(Task data Opens)
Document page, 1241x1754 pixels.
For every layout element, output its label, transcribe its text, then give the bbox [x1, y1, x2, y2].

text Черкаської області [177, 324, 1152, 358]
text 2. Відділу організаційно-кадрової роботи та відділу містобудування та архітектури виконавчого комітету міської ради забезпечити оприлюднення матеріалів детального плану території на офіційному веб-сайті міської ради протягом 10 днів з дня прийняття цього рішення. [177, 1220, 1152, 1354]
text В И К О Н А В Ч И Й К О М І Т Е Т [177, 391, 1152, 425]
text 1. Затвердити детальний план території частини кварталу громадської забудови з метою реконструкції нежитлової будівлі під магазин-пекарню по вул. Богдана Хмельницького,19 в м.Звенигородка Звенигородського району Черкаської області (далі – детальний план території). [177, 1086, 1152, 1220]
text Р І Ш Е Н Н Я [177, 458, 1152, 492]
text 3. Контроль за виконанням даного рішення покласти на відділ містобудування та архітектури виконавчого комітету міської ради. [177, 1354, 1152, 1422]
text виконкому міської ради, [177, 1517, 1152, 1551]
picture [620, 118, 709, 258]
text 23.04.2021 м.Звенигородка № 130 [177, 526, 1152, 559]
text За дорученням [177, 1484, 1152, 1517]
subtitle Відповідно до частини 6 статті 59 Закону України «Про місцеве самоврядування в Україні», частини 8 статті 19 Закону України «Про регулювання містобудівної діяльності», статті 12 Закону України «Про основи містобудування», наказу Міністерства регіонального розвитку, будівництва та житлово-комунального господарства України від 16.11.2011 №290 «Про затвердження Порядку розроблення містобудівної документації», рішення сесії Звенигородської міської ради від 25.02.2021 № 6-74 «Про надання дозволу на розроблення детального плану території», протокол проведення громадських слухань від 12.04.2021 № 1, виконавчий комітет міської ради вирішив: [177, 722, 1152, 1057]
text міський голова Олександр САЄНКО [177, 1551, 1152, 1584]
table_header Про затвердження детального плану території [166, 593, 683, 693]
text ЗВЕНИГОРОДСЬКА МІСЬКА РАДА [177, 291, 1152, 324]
(Task data Closes)
Retype all of the lines shown above, keeping each one exact.

Document page, 1241x1754 pixels.
For every layout element, output its label, transcribe its text, then give the bbox [x1, y1, x2, y2].

text Черкаської області [177, 324, 1152, 358]
text 2. Відділу організаційно-кадрової роботи та відділу містобудування та архітектури виконавчого комітету міської ради забезпечити оприлюднення матеріалів детального плану території на офіційному веб-сайті міської ради протягом 10 днів з дня прийняття цього рішення. [177, 1220, 1152, 1354]
text В И К О Н А В Ч И Й К О М І Т Е Т [177, 391, 1152, 425]
text 1. Затвердити детальний план території частини кварталу громадської забудови з метою реконструкції нежитлової будівлі під магазин-пекарню по вул. Богдана Хмельницького,19 в м.Звенигородка Звенигородського району Черкаської області (далі – детальний план території). [177, 1086, 1152, 1220]
text Р І Ш Е Н Н Я [177, 458, 1152, 492]
text 3. Контроль за виконанням даного рішення покласти на відділ містобудування та архітектури виконавчого комітету міської ради. [177, 1354, 1152, 1422]
text виконкому міської ради, [177, 1517, 1152, 1551]
picture [620, 118, 709, 258]
text 23.04.2021 м.Звенигородка № 130 [177, 526, 1152, 559]
text За дорученням [177, 1484, 1152, 1517]
subtitle Відповідно до частини 6 статті 59 Закону України «Про місцеве самоврядування в Україні», частини 8 статті 19 Закону України «Про регулювання містобудівної діяльності», статті 12 Закону України «Про основи містобудування», наказу Міністерства регіонального розвитку, будівництва та житлово-комунального господарства України від 16.11.2011 №290 «Про затвердження Порядку розроблення містобудівної документації», рішення сесії Звенигородської міської ради від 25.02.2021 № 6-74 «Про надання дозволу на розроблення детального плану території», протокол проведення громадських слухань від 12.04.2021 № 1, виконавчий комітет міської ради вирішив: [177, 722, 1152, 1057]
text міський голова Олександр САЄНКО [177, 1551, 1152, 1584]
table_header Про затвердження детального плану території [166, 593, 683, 693]
text ЗВЕНИГОРОДСЬКА МІСЬКА РАДА [177, 291, 1152, 324]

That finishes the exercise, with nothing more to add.